Già questo basterebbe a capire perché Montesarchio è tra i Borghi più belli d’Italia, eppure esso offre molto altro. Dal 1400 Montesarchio si impone come notevole realtà agricola e commerciale, punto di snodo delle tratte che da Napoli portavano verso la Puglia, ed è proprio in questo periodo che la città torna ad estendersi verso la valle. Lo sviluppo dell’attuale Piazza Umberto I e di tutte le strade adiacenti, risale al ‘600, quando iniziò a diffondersi anche una fervente attività artigianale concentrata particolarmente intorno alla lavorazione della creta e alla produzione di vasellame. Una di queste strade porta ancora oggi il nome di Via Cretazzo, proprio per il grande numero di artigiani della creta che la popolavano. Il Municipio ha oggi sede a Borgo San Francesco, nucleo cinquecentesco, e la Chiesa di San Francesco, sede degli uffici comunali, seppur non conserva più nulla delle sue origini medievali, è uno dei più bei esempi di architettura settecentesca di tutto il Sannio.
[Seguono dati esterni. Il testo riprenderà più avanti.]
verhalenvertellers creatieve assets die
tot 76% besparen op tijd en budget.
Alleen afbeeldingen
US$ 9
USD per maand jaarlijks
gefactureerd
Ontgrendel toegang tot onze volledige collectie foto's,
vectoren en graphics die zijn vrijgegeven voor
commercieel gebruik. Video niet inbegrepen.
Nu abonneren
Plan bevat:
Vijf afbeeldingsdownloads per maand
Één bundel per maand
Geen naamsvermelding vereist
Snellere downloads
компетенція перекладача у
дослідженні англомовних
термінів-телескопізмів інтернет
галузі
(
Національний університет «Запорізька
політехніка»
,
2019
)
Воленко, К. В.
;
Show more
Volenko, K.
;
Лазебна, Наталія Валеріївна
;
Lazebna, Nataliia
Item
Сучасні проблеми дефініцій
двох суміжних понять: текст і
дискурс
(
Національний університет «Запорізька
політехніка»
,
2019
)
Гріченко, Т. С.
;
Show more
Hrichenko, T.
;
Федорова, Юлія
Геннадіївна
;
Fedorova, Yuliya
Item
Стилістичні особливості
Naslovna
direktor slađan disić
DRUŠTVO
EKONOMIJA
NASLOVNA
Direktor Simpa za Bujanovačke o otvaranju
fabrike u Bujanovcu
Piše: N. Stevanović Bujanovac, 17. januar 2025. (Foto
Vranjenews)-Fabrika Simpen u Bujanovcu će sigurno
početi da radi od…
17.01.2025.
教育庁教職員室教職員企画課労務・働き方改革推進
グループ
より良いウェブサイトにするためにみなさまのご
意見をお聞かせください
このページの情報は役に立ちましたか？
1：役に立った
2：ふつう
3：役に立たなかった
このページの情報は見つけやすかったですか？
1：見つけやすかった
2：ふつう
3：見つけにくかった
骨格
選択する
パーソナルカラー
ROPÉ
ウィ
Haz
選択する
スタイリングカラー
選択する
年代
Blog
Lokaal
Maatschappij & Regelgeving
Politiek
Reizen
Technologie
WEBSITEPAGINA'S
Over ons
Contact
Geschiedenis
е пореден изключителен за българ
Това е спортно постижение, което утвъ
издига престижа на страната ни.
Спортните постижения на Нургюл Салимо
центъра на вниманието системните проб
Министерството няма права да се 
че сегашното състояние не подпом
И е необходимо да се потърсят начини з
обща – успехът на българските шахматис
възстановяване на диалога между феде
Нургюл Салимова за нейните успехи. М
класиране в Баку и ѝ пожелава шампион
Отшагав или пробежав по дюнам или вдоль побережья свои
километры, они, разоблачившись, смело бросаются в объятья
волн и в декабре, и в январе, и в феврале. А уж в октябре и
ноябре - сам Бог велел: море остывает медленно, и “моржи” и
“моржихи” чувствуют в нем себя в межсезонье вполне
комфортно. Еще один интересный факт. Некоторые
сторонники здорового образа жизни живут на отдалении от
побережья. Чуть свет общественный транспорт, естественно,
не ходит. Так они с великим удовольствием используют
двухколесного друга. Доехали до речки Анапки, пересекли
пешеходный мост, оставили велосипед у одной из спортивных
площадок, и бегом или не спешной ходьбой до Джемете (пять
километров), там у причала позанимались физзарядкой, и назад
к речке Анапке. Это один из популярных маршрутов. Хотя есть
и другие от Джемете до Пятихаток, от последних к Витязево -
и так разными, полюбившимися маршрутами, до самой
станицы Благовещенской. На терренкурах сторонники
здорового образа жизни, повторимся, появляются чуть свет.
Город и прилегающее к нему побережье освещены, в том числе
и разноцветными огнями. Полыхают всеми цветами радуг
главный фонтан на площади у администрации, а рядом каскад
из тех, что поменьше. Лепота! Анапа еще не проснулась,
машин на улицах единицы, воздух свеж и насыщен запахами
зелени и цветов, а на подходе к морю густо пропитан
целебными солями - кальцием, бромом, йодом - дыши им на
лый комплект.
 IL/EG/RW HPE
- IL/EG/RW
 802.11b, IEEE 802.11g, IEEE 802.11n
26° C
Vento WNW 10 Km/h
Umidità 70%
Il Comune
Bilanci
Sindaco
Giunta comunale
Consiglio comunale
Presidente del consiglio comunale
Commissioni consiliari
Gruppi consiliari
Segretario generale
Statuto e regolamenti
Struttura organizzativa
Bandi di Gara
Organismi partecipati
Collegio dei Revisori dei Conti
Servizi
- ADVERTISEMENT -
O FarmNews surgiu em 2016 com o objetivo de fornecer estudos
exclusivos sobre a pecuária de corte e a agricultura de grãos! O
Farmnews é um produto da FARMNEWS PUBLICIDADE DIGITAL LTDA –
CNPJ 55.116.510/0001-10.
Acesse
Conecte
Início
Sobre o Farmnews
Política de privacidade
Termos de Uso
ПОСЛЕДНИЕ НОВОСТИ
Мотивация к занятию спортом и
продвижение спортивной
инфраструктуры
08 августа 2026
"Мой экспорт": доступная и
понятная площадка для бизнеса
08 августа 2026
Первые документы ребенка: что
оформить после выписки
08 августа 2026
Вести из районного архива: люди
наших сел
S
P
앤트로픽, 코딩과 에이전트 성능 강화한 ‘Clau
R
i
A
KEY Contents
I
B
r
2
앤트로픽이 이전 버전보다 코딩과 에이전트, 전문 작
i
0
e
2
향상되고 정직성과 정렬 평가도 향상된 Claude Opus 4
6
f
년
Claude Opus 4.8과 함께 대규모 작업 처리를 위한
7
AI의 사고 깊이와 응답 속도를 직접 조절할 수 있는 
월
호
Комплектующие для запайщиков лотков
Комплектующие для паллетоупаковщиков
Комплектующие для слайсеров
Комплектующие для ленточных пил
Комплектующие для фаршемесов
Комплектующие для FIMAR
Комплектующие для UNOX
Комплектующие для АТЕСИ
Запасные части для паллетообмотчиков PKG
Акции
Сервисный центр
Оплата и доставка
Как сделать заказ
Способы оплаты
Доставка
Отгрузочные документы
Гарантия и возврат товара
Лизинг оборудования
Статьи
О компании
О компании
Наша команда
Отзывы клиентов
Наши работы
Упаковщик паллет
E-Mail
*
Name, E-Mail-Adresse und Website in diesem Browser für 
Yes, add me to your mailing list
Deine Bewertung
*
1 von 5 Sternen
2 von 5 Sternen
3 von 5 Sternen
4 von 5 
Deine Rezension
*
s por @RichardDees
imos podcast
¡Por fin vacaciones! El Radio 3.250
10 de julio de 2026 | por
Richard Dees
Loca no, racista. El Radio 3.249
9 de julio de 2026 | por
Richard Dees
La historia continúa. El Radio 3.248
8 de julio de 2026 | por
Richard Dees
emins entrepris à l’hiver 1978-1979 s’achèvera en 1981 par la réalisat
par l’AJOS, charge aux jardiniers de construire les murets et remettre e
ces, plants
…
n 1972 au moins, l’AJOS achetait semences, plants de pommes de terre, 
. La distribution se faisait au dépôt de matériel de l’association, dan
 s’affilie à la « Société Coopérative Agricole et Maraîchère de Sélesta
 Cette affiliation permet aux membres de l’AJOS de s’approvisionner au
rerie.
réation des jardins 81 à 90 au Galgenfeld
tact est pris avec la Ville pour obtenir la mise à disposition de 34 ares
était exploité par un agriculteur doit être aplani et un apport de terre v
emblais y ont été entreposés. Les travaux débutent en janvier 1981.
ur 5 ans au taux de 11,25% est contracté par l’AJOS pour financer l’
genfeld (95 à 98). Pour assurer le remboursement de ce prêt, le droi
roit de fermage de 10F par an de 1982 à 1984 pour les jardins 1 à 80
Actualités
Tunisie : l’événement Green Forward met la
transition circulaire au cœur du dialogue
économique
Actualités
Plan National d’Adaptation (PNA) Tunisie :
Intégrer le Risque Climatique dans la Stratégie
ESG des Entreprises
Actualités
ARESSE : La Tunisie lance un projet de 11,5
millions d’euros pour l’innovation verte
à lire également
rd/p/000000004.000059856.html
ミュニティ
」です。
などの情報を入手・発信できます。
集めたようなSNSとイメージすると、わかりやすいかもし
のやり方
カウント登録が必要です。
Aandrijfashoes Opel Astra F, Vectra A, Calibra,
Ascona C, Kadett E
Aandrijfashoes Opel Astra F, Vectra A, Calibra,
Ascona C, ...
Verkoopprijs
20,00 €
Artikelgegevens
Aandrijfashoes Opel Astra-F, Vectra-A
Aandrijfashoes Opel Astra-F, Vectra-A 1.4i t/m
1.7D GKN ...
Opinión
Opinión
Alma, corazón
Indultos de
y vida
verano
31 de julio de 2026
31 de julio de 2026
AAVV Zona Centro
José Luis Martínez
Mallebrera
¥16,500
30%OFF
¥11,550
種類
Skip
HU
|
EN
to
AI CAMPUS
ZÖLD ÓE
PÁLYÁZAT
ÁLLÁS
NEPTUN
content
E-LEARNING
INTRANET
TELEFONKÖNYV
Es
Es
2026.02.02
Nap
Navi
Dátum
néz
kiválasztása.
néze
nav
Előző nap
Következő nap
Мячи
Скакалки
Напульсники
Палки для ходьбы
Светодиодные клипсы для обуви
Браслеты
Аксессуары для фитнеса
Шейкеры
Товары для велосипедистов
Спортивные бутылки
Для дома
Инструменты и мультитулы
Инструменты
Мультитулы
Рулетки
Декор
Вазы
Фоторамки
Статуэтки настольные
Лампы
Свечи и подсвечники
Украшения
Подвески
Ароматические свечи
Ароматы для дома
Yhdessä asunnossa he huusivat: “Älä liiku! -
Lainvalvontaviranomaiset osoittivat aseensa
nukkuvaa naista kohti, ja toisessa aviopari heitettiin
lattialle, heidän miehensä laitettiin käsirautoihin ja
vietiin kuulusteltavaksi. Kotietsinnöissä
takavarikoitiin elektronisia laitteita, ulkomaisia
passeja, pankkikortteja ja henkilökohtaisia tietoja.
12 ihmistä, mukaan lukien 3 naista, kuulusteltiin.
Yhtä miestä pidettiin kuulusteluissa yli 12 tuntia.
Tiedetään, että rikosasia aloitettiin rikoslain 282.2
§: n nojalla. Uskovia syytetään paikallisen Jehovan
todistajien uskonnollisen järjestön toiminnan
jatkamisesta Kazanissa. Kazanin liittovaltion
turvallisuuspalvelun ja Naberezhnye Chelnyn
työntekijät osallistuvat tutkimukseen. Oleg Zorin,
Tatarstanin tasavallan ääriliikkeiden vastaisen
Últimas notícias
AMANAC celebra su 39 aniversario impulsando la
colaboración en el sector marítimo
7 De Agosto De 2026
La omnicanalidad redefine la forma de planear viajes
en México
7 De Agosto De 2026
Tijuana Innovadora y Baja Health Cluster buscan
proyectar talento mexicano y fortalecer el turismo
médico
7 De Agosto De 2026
Da poco diventata Città del Vino, il territorio di Montesarchio è padre di due vitigni storici dell’enologia campana: alle pendici del Monte Taburno si coltivano, infatti, da sempre Coda di Volpe e Falanghina. I vigneti di Coda di Volpe vantano circa due secoli di vita, quelli di Falanghina sono invece tra i pochi ad essere sopravvissuti alla devastazione della fillossera che distrusse gran parte dei vigneti di tutta Europa ma che non attecchì su suoli vulcanici, al punto che negli anni Sessanta la coltivazione era limitata tra Montesarchio e Benevento. E un buon vino non può che accompagnare una buona cucina, di cui sicuramente la pasta fresca è uno dei prodotti di punta. Tra i piatti tipici meritano menzione i “cazzarielli”, gnocchi di patate conditi con carne di capra. Come ogni cucina contadina, ogni stagione ha i suoi prodotti e, di conseguenza, i suoi piatti. Nel periodo invernale la fanno da padrone le zuppe, di sedano o di cardone, mentre in estate un piatto diffuso e protagonista di una sagra ormai decennale nella frazione di Varoni, è la parmigiana alla sannita, anche detta “melanzana nel cassone”: una melanzana svuotata della polpa che con l’aggiunta di pane indurito e di particolari ingredienti rende l’insieme un piatto speciale. Un’altra pianta che sicuramente caratterizza tutto il territorio del Taburno, e quindi di Montesarchio, è sicuramente l’olivo. Si tratta di una coltivazione che ha mantenuto le caratteristiche tradizionali, con la presenza di ulivi anche ultrasecolari e diverse cultivar locali che consentono di ottenere un prodotto oleario dalle caratteristiche ben riconoscibili.